With Americans consuming more than 15 billion quarts of popcorn every year, it’s hard to imagine a time before this beloved snack was easily accessible. But the truth is, while it seems popcorn has always been a favorite food in America, it has a fascinating and innovative history that led it to become one of the most popular entertainment venue snacks of all time.
Innovation and invention
Up until the 19th century, it was typical for popcorn to be popped in pots over an open flame. This meant that popped popcorn wasn’t easily sold to the public, especially because it limited the popper to a single location. But in 1885, a Chicago inventor, Charles Cretors, created a lightweight electric powered machine that popped corn in oil and made it easy for vendors to move among crowds to sell their popcorn. Cretors later improved his invention by adding a feature that also buttered and salted the popcorn.
Later innovators found that popcorn kernels coated in sugar syrup helped to preserve the snack and helped separate the kernels, which allowed them to be packaged without getting dusty or soggy. It was two brothers who experimented with adding flavors to their popcorn snacks: Frederick and Lewis Rueckheim, the developers of the Cracker Jack. Popcorn became ubiquitous with street food, a favorite at festivals, sporting events, and street fairs, meaning vendors relied on those crowds for all of their sales. It wasn’t until the beginning of the 20th century that popcorn found a new home.
At the theater
With the advent of motion pictures and growing popularity of movie theaters, popcorn vendors began to realize the great opportunity that awaited them at the movies. Despite the Great Depression, popcorn remained an affordable luxury at 10 cents a bag. While many movie theaters initially shunned popcorn vendors from selling outside their doors, the financial impacts of the Great Depression were unavoidable and slowly, these theaters began to rent portions of their lobbies to popcorn vendors.

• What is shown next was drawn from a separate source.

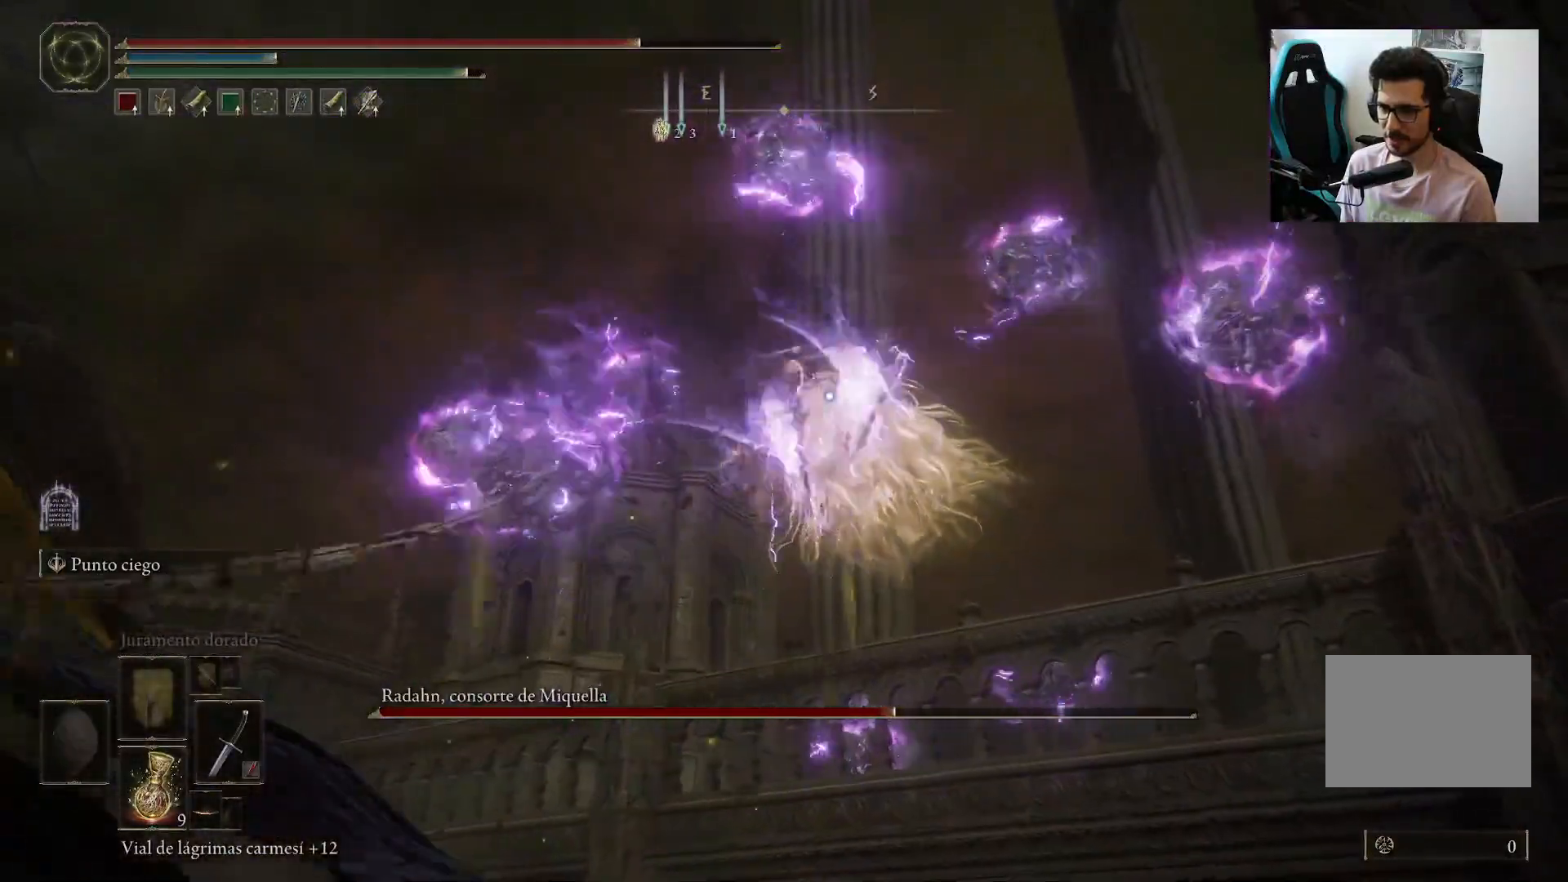
{"buttons": ["B"], "left_stick": "down-left", "right_stick": "center", "events": []}
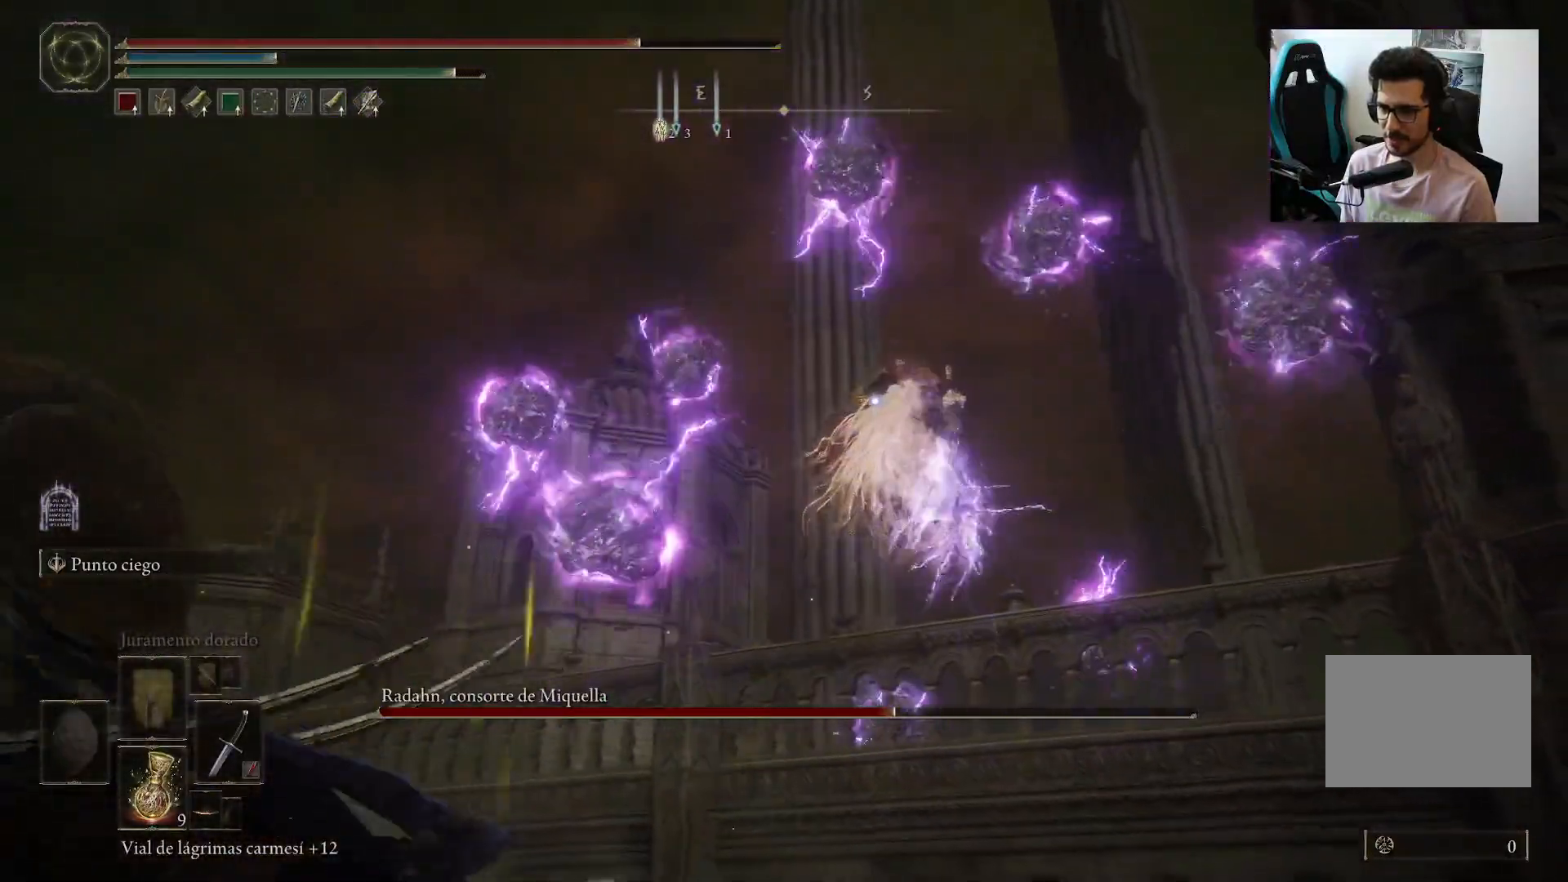
{"buttons": ["B"], "left_stick": "down-left", "right_stick": "center", "events": []}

When movie theaters finally began to sell their own concessions, they found that snacks and popcorn were so profitable that they were willing to take a loss on ticket sales in order to boost their attendance with concessions. This formula is one we still see today in movie theaters, where the cost of popcorn is marked up as much as 1,500 percent in some locations.
Popcorn in bags
When microwave popcorn gained popularity, it became easier than ever to enjoy freshly popped corn at home. This was helped in part by more and more Americans watching television in their homes, and wanting to enjoy their favorite movie theater snack in their living rooms. Today, pre-popped popcorn is seeing a rise in popularity. Brands such as SmartFood and SkinnyPop are seeing a boon in sales, and many other flavored varieties of pre-popped corn have become fast favorites.
No matter how you choose to enjoy your popcorn — stove popped at home, dripping with butter at the theater, or straight from the bag, there’s no denying that popcorn has been America’s favorite snack for decades, and continues to grow in popularity.